Bag om On Coming Into Possession of Oneself
This book is Donnel B. Stern's latest contribution to the kind of understanding of psychotherapeutic and psychoanalytic process offered by field theory.
Stern anchors his understanding of therapeutic action in the freedom of both patient and analyst to create meaningful experience with a minimum of inhibition. The field's capacity to generate meaning--and thus full realised human living--grows from its freedom to respond spontaneously to the feelings, wants and needs of its participants. To whatever extent this spontaneity is diminished, we can be sure that some part of the field is frozen or otherwise rigidified. This position serves as the foundation of the psychoanalysis that Stern practices.
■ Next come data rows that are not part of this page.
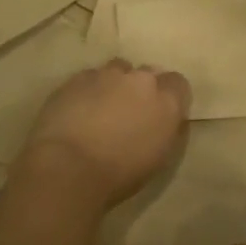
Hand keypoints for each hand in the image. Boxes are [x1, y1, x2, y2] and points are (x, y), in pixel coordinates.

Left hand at [22, 59, 190, 209]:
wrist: (67, 168)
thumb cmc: (118, 174)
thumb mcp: (158, 160)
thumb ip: (166, 130)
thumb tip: (165, 120)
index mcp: (166, 102)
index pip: (178, 84)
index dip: (169, 96)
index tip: (160, 113)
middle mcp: (141, 80)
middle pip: (148, 73)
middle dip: (141, 89)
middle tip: (129, 114)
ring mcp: (108, 75)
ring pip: (118, 70)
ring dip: (115, 84)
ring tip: (102, 108)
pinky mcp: (78, 78)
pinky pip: (90, 77)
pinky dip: (89, 89)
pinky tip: (78, 110)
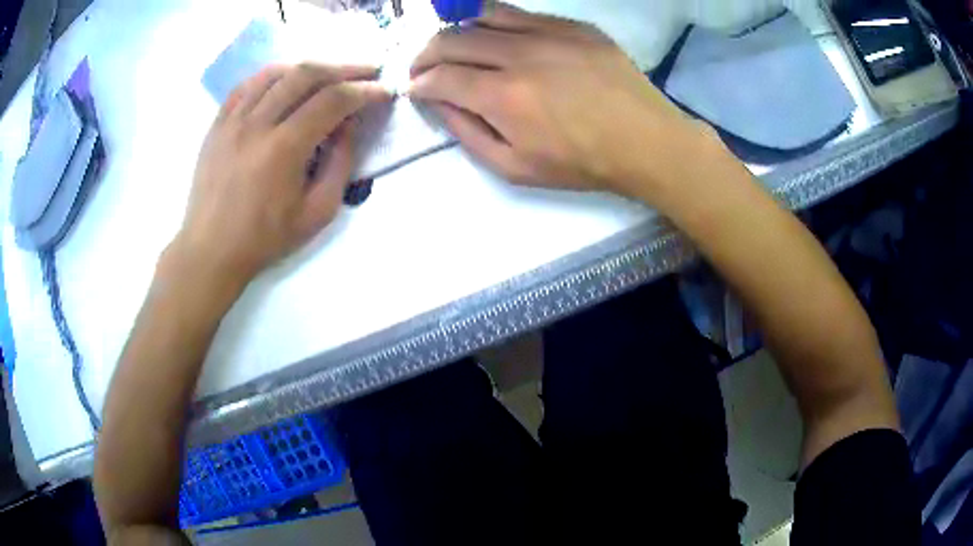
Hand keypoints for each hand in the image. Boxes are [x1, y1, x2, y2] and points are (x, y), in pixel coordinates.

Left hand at [174, 64, 390, 284]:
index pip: (332, 100)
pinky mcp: (217, 123)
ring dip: (309, 67)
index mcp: (284, 149)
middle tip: (367, 70)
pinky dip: (273, 76)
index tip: (384, 90)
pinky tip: (286, 81)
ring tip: (329, 73)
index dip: (364, 90)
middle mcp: (257, 124)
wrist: (211, 250)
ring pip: (276, 73)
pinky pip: (248, 85)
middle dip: (344, 68)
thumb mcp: (317, 213)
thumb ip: (340, 165)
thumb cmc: (265, 238)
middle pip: (306, 74)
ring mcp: (233, 120)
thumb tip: (348, 125)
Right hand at [409, 4, 709, 198]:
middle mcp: (519, 54)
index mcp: (503, 96)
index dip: (419, 82)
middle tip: (424, 66)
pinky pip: (522, 14)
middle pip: (452, 39)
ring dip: (458, 30)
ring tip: (455, 45)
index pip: (440, 76)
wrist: (646, 141)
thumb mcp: (515, 168)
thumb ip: (468, 134)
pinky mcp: (573, 25)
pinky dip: (498, 23)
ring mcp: (549, 33)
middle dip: (426, 53)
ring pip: (483, 15)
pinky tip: (499, 38)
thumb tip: (440, 104)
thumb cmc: (581, 162)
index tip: (415, 88)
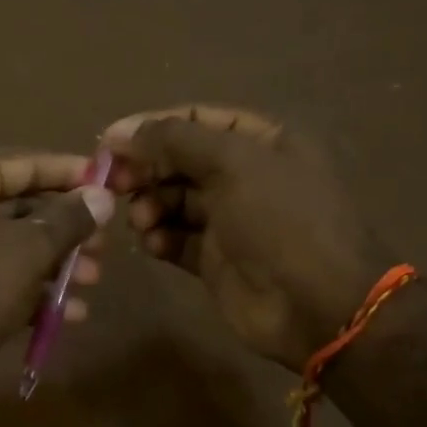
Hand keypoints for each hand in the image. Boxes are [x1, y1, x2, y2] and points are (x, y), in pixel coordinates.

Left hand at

The analyst aims to feel their way into compromises in the field, and then do whatever they can to grasp and dissolve them, knowing that they will have to be visited repeatedly and dissolved again. These insights into interpersonal and relational field theory lead to descriptions of clinical interventions that are focused on the moment-to-moment emotional experience of both the patient and the analyst.
With valuable contributions to theory and emotionally immediate clinical vignettes, this book is essential for all psychoanalysts and psychoanalytic psychotherapists wishing to understand how the analyst's interventions grow from the analyst's emotional involvement in the clinical process.